Anyway, despite Paul Ryan saying the GOP was working on a replacement for ObamaCare, it turns out that are not even talking about it quietly.  I have gone into these reasons ad nauseum in prior posts, but I will do so again for any new readers.

The ACA, aka ObamaCare, was designed by the Heritage Foundation, a right wing think tank.  It was designed to keep the private health insurance market solvent so it would be a viable alternative to Universal Health Insurance provided by the Federal Government, while controlling the aggregate cost of health care in the economy, which in the U.S. is close to 20% of GDP vs 10%-12% of most of the rest of the Industrial World.  And of course, the 1st Governor to implement this design was Gov. Romney the 2012 GOP candidate for President.

So, the ACA is the best design the GOP has for controlling the aggregate cost of health care while not adopting a single payer health insurance plan, or even a public option for people who don't have health insurance through their employer and have too much money to be on Medicaid, the state run national plan for providing health insurance to the poor.

Of course, the key is forcing younger healthy people to buy health insurance so those who get cancer or some other horrible illness can be treated in a timely manner and are covered and older people who have even more go wrong sometime and with frequency can afford to buy health insurance.

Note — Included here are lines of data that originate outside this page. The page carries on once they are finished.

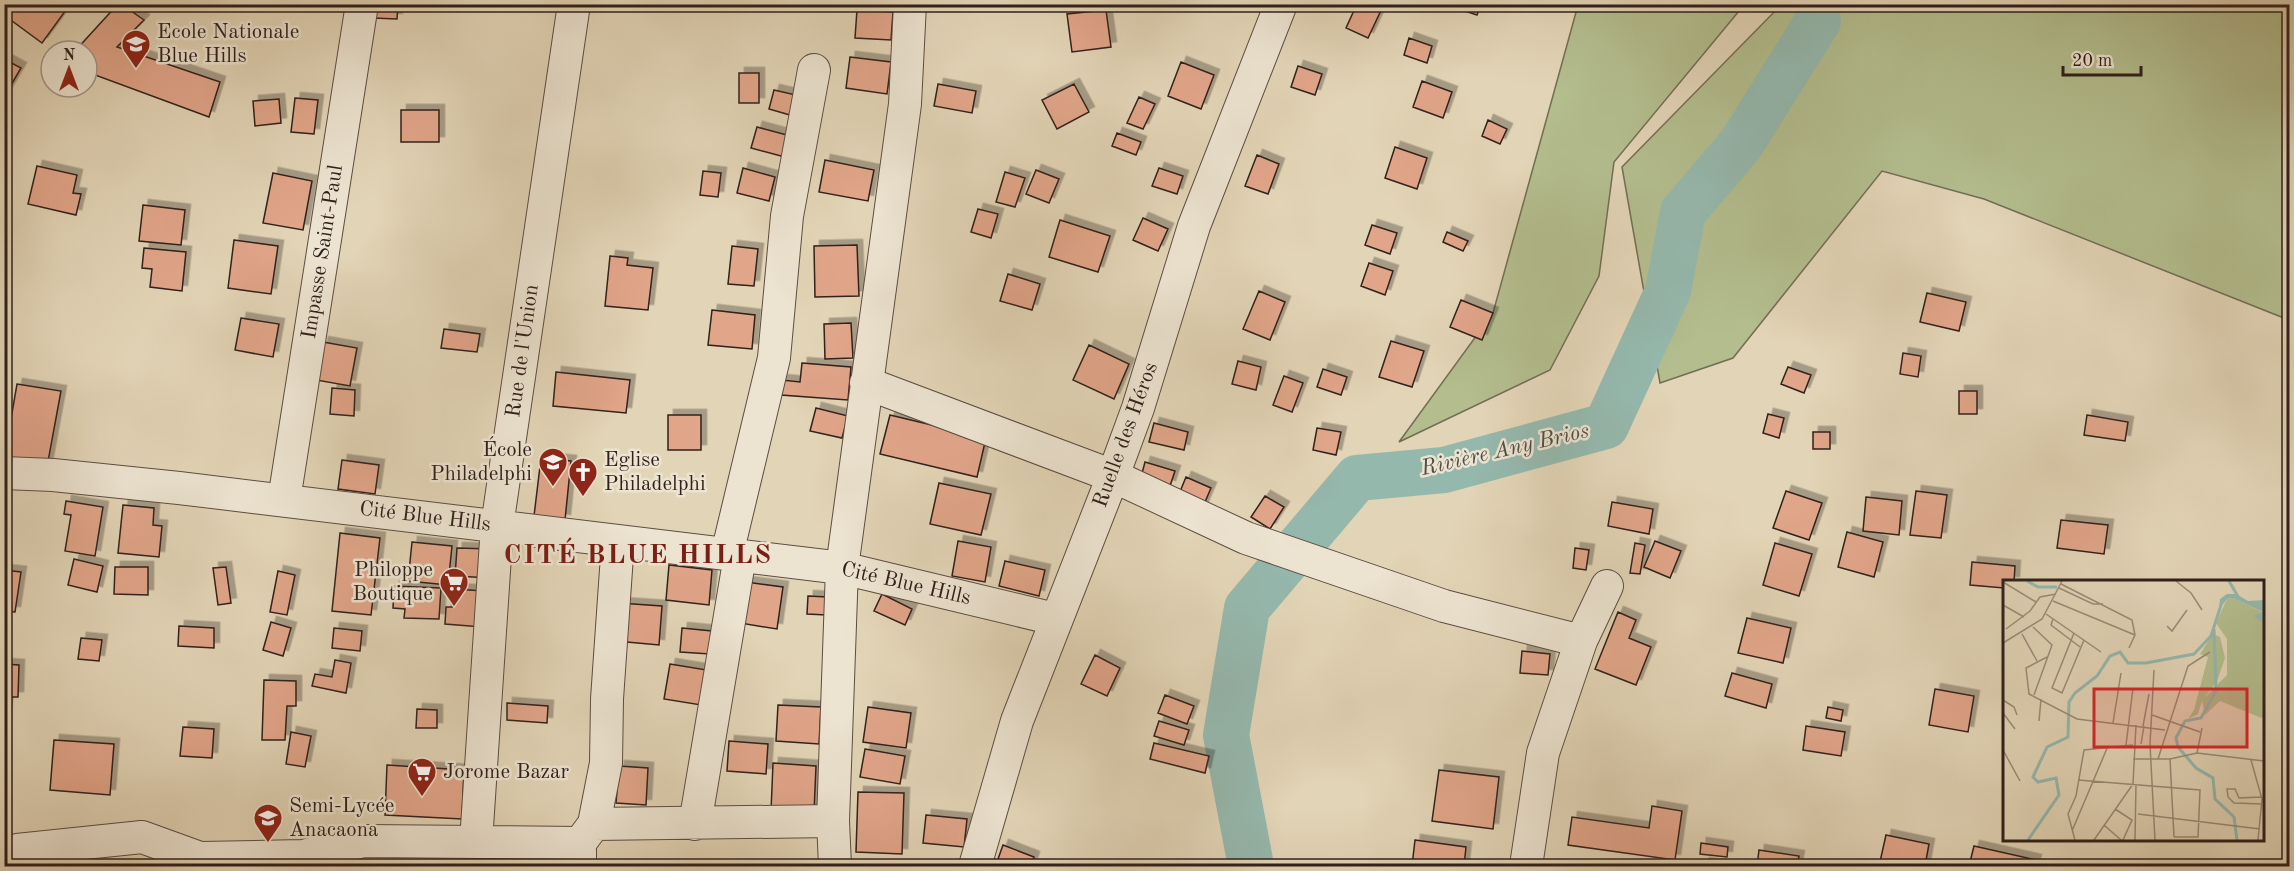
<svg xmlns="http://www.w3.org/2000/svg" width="2294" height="871" viewBox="0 0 2294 871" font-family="'Old Standard TT',serif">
	<defs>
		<filter id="shadow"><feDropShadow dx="5.5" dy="-5.5" stdDeviation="0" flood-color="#0004"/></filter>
	</defs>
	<rect width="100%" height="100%" fill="#e2d4b6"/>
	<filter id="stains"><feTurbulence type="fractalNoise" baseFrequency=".00333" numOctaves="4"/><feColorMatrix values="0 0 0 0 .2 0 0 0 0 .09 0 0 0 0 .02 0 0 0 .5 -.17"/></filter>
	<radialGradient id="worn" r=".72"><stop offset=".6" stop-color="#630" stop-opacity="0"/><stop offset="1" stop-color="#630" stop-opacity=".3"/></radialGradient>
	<path fill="#b3bd8e" stroke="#726e54" stroke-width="1.5" d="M1578,5H1744L1614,162L1599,276L1550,370L1399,442L1493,313Z
		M1781,5H2289V320L1984,199L1882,171L1733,358L1660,383L1622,167Z"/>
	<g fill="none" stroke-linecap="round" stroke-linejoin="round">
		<path stroke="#95b8ad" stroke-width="46" d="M1251,866L1226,735L1247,608L1357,478L1444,470L1606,426L1668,291L1683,212L1741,144L1818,21L1816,4"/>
	</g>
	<path fill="#e1a589" stroke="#30201b" stroke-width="1.5" filter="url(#shadow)" d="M10,4H58L66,10L42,43L4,15Z
		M118,4H121L144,20L117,47L220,82L209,117L87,72V51H75Z
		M374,4H398L397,19L373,18Z
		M824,4H848V9L824,8Z
		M1357,4H1384L1368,38L1346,28Z
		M1454,4H1481L1477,15L1453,7Z
		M857,10L893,12L891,40L855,38Z
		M1106,10L1111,47L1072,52L1067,14Z
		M1409,38L1432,46L1427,63L1404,55Z
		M850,57L891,62L887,94L846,88Z
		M4,59L21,68L7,92L4,91Z
		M1181,62L1214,75L1201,109L1168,96Z
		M1298,66L1322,74L1315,95L1291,87Z
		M739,73H759V103H739Z
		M1422,81L1452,92L1443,118L1413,107Z
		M938,84L976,91L972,113L934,106Z
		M1074,84L1089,112L1057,129L1042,100Z
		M774,90L796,95L790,115L769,109Z
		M1139,97L1155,104L1143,129L1127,123Z
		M295,98L318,100L314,134L291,132Z
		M279,99L281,123L255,126L253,101Z
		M401,110H439V142H401Z
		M1488,120L1507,129L1500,144L1482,136Z
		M757,127L802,139L796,160L751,148Z
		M1117,133L1141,142L1136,155L1112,146Z
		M1395,147L1427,158L1417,189L1385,178Z
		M1257,155L1279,164L1268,194L1245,186Z
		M825,160L874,170L868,201L819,192Z
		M37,166L77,175L73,193L81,194L76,215L28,204Z
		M743,168L775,177L769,201L737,193Z
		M1159,168L1183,176L1177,194L1152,186Z
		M1036,170L1059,179L1049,203L1026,194Z
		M703,171L721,173L718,197L700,195Z
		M1005,172L1025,178L1015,207L996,202Z
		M273,173L312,181L303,230L263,223Z
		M143,205L185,210L181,245L139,241Z
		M978,209L998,214L991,238L971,232Z
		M1143,218L1168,229L1158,251L1133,240Z
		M1060,220L1110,236L1098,272L1049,257Z
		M1372,225L1397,233L1390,254L1365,245Z
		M1447,232L1468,241L1463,251L1443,242Z
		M234,240L278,246L271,294L228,288Z
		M857,245L859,296L815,297L814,246Z
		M732,246L758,249L754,286L728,284Z
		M144,248L186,252L182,291L150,287L152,269L142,268Z
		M610,256L628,258L627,265L653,268L648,310L605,306Z
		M1369,263L1393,271L1385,295L1361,286Z
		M1008,274L1040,284L1032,310L1000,301Z
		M1259,291L1285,302L1270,340L1243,329Z
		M1927,293L1966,302L1959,331L1920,322Z
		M1461,300L1493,313L1482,340L1450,327Z
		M712,310L755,315L752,349L708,345Z
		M241,318L279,324L273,357L235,350Z
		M851,323L853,358L825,359L824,324Z
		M444,329L480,334L477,352L441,348Z
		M1391,341L1424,351L1412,387L1379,377Z
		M323,342L357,348L350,386L316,380Z
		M1089,345L1129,364L1114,399L1073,380Z
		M1903,353L1921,356L1918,377L1900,374Z
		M1238,361L1261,367L1256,390L1232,384Z
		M802,363L851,367L848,400L781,395L782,380L800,382Z
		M1788,367L1811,375L1804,393L1781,384Z
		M1323,369L1347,377L1341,395L1317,387Z
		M556,372L630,380L626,413L553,406Z
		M1284,376L1303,383L1292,412L1273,405Z
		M17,384L61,391L47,467L4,459Z
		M332,388L355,390L354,416L330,414Z
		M1959,391H1977V414H1959Z
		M816,408L848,416L842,438L810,431Z
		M1768,414L1784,418L1779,438L1763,433Z
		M668,415H701V450H668Z
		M890,415L986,438L977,477L880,454Z
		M2087,415L2128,422L2125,441L2084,435Z
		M1154,423L1188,432L1184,450L1149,442Z
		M1317,428L1341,432L1336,455L1313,450Z
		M1813,432H1830V449H1813Z
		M541,458L571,461L565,520L534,516Z
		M342,460L379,465L375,494L338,489Z
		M1145,462L1175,471L1170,486L1141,477Z
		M1186,477L1211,488L1202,509L1177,499Z
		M939,483L991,494L981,535L930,524Z
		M1786,491L1822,503L1809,540L1773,528Z
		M1916,491L1947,495L1941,538L1910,535Z
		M1265,496L1284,507L1270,529L1251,517Z
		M1866,497L1902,501L1899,535L1863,531Z
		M66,501L103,507L95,556L65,551L71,515L64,514Z
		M1612,502L1653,509L1649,534L1608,526Z
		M123,505L154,508L153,525L162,526L159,557L118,553Z
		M2061,520L2108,525L2104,554L2057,548Z
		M1847,532L1883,542L1874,577L1838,567Z
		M340,533L380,538L371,615L332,611Z
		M958,541L991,547L985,582L952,576Z
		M1655,541L1681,551L1670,578L1644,567Z
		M412,542L452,546L448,585L408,581Z
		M1635,543L1645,545L1640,574L1630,573Z
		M1775,543L1812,554L1799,596L1763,585Z
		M457,548L492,549L491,578L455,576Z
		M1575,548L1589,550L1586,570L1573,568Z
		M74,559L103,566L97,592L68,585Z
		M1005,561L1045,570L1039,596L999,586Z
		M1972,562L2015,566L2014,582H2004V588L1970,585Z
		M669,565L712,570L709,605L666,600Z
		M115,567H148V595L114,594Z
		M226,567L231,603L218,605L213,568Z
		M4,570L21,572L15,612L4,611Z
		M278,571L295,575L287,615L270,612Z
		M746,582L783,587L777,629L740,623Z
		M394,586L441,588L439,619L404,618L405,609L393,608Z
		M454,589L484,591L482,627L445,624L446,607H453Z
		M882,594L912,609L905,625L874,611Z
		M808,596L828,597L827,615L807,614Z
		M619,603L662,606L659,645L616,641Z
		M1618,612L1636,620L1629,638L1651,647L1636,685L1595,669Z
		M1747,618L1791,628L1783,663L1738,653Z
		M271,622L291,628L283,656L263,650Z
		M179,626L214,628V648L178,646Z
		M334,628L362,631L360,651L332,648Z
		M682,628L712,631L710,654L680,652Z
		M81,638L102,640L99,661L78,659Z
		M1522,651L1550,654L1548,675L1520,673Z
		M1095,655L1120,668L1107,696L1081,684Z
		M335,660L351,663L346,693L312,686L315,674L332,677Z
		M4,664L19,665L18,697H4Z
		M670,664L707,670L701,705L664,699Z
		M1732,673L1772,684L1766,708L1725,696Z
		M264,680L296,681V706H287L285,740H262Z
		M1935,689L1974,696L1968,732L1929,725Z
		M1165,695L1194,706L1187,724L1158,713Z
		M4,703H7L5,735H4Z
		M507,703L548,706L547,723L507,720Z
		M778,705L821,707L819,744L776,741Z
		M868,707L911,713L906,748L863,742Z
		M1828,707L1843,710L1841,721L1826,718Z
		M417,709L437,710V728H416Z
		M1159,721L1189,730L1184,745L1154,736Z
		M1806,726L1845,732L1841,756L1803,750Z
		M183,727L214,729L212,758L180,756Z
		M291,732L311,736L305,767L286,764Z
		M54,740L114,744L110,795L50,790Z
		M729,741L768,744L766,774L727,771Z
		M1154,743L1209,756L1205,773L1150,759Z
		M865,749L905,756L900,784L860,777Z
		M773,763L816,766L814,812L771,811Z
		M387,765L464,770L462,819L385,815Z
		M619,766L648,768L646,805L616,803Z
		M1439,770L1499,777L1493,829L1432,821Z
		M858,792L904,793L902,854L856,852Z
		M1652,806L1682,811L1675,860L1568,845L1572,817L1649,828Z
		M926,815L967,819L964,847L923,843Z
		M1886,835L1929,844L1925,866H1879Z
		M1415,840L1466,847L1464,866H1412Z
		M1701,843L1728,847L1727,857L1700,854Z
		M1003,845L1034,857L1031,866H1019L998,859Z
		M1974,846L2036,860L2034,866H1969Z
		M1759,850L1799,856L1797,866H1757Z
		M1704,863L1722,866H1703Z"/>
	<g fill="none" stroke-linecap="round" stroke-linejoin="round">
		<g stroke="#5c4d42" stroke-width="34">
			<path id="street" d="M866,383L1113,476L1246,538L1444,606L1581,641
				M4,473L53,475L179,488L842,568L1055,619
				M284,500L362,4
				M727,554L774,358L787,216L814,70
				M594,824L833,821
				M695,824L740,556
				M476,842L497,526L574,4
				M4,853L17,850L142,837L200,858L303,856L364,841L580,843
				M580,866V843L594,824L606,763L607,699L618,541
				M835,866L833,821L842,568L905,104L910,4
				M975,866L1017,721L1113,476L1138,408L1194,226L1281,4
				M1526,866L1543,753L1581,641L1607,586"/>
		</g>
		<use href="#street" stroke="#ece3d0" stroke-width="32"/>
	</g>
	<defs>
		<g id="school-pin" transform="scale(1.5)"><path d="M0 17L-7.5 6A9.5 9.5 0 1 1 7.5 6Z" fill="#8f2418" stroke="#ece3d0"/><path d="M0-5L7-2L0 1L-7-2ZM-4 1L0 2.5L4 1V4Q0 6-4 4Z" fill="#fff"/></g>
		<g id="church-pin" transform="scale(1.5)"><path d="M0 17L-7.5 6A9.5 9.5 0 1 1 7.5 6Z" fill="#8f2418" stroke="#ece3d0"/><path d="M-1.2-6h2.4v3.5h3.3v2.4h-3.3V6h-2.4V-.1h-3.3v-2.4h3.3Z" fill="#fff"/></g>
		<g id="supermarket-pin" transform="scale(1.5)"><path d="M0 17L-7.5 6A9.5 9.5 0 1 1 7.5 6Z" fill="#8f2418" stroke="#ece3d0"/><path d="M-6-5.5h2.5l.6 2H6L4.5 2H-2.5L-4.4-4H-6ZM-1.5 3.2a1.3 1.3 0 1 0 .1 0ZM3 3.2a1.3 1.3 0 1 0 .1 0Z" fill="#fff"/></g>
	</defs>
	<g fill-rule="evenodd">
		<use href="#school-pin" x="136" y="44"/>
		<use href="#school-pin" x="553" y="462"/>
		<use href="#church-pin" x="583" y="472"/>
		<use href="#supermarket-pin" x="454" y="582"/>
		<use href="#supermarket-pin" x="422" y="772"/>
		<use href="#school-pin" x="268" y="818"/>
	</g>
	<g text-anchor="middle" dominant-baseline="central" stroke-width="5" stroke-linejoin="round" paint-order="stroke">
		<g font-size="21" fill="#30201b" stroke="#ece3d0" text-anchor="start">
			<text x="157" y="32">Ecole Nationale<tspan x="157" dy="24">Blue Hills</tspan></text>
			<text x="532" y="450" text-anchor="end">École<tspan x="532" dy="24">Philadelphi</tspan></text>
			<text x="604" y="460">Eglise<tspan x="604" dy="24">Philadelphi</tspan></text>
			<text x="433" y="570" text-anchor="end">Philoppe<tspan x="433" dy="24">Boutique</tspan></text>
			<text x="443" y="772">Jorome Bazar</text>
			<text x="289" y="806">Semi-Lycée<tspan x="289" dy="24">Anacaona</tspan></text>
		</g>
		<g font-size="21" fill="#30201b" stroke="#ece3d0">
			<text transform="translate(323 252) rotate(-81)">Impasse Saint-Paul</text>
			<text transform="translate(523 351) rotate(-82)">Rue de l'Union</text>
			<text transform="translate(1126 435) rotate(-70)">Ruelle des Héros</text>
			<text transform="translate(425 517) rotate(7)">Cité Blue Hills</text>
			<text transform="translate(906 584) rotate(13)">Cité Blue Hills</text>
		</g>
		<g font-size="22" font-style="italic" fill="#4e4e47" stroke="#ece3d0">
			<text transform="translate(1505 450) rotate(-13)">Rivière Any Brios</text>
		</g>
		<g font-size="27" font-weight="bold" letter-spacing="1.5" fill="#7a1f14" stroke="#ece3d0">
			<text x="638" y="555">CITÉ BLUE HILLS</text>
		</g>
	</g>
	<g transform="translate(2003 580)">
		<rect width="261" height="261" fill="#e2d4b6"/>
		<path d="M230,18L261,33V139L217,121L202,135L199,121L195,134L185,139L191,130L205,77L197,74L210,54L217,57L222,78L214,101L201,118L224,95V59L213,43L224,19Z" fill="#b3bd8e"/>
		<path d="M224,14H233L245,21L261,20V44L251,36L260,32L230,18L224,19L216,30L217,19Z" fill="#95b8ad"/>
		<path fill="none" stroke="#95b8ad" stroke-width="3" d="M24,1L35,7H54M226,1L237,20M211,49L213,111L198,138L182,141L173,158L175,167L193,188L210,198L212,219L231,237L234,260M25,260L56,215L53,198L35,202L30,197L44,167L65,157L66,122L72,113L94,96L107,76L117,72L125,83H143L191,74L208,56L218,25"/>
		<path fill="none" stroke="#9b8c78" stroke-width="1.5" d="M173,1L188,13L199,30M0,2L33,22M58,4L129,40L132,55L126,68M56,8L90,24H100M50,21L132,55M0,25L21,37M43,34L98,72M50,39L48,45L77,67M164,46L169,51L184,30M30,47L49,65L31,115M3,49L27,31L37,17L53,14M71,53L49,108L59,113L81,60M19,54L34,81M0,63L39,39L59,1M44,77L23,88L26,114L74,139L162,150M151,90L147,164L152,260M0,120L11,127L14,135M0,133L12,149M149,135L197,152M36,141L38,119M110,143L118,93M140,146L146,114M138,164L141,146M123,165L130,108M0,170L17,201M194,173L199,148M130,179H167L194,173L261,181M155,179L185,86L207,72M167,179L171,257M248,180L259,219L255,260M75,200L197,210L195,257H171M258,217L236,218L232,209H224L225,217L231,223L259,224M112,229L129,240L120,260M135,234L257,249M101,245L118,260M69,251L105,166M72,260L65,234L73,216L81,170L130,165M91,260L130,204L133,145M132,260L133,204"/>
		<path fill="#d62828" fill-opacity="0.15" stroke="#d62828" stroke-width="3" d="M91,109H244V167H91Z"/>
		<rect width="261" height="261" fill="none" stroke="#30201b" stroke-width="3"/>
	</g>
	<rect width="2294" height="871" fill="none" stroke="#e2d4b6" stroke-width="24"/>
	<rect x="6" y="6" width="2282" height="859" fill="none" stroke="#30201b" stroke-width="3"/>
	<rect x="12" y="12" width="2270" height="847" fill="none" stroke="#30201b" stroke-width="1.5"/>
	<g transform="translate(69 69)"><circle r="28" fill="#ece3d0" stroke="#a19588" stroke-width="1.5"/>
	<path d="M0-4.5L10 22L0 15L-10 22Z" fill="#8f2418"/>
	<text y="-9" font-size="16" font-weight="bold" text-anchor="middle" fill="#30201b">N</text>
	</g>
	<path d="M2063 66v9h78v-9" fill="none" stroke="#30201b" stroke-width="3"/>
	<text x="2072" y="66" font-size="18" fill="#30201b" stroke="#ece3d0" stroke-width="4.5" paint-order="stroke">20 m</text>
	<rect width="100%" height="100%" filter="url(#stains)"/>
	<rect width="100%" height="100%" fill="url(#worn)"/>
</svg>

And while I think all of this is an argument to offer Medicare for All as an option, the GOP doesn't want to do that and they don't want to require everybody to buy health insurance, except that is the only way the ACA can work.  You have to require that healthy people share in the risk pool financially because they will end up in the risk pool eventually.  It's the same risk sharing principle behind every other kind of insurance and even why we pay taxes to support the public safety system, the judicial system (to protect our rights) and to pay for national defense.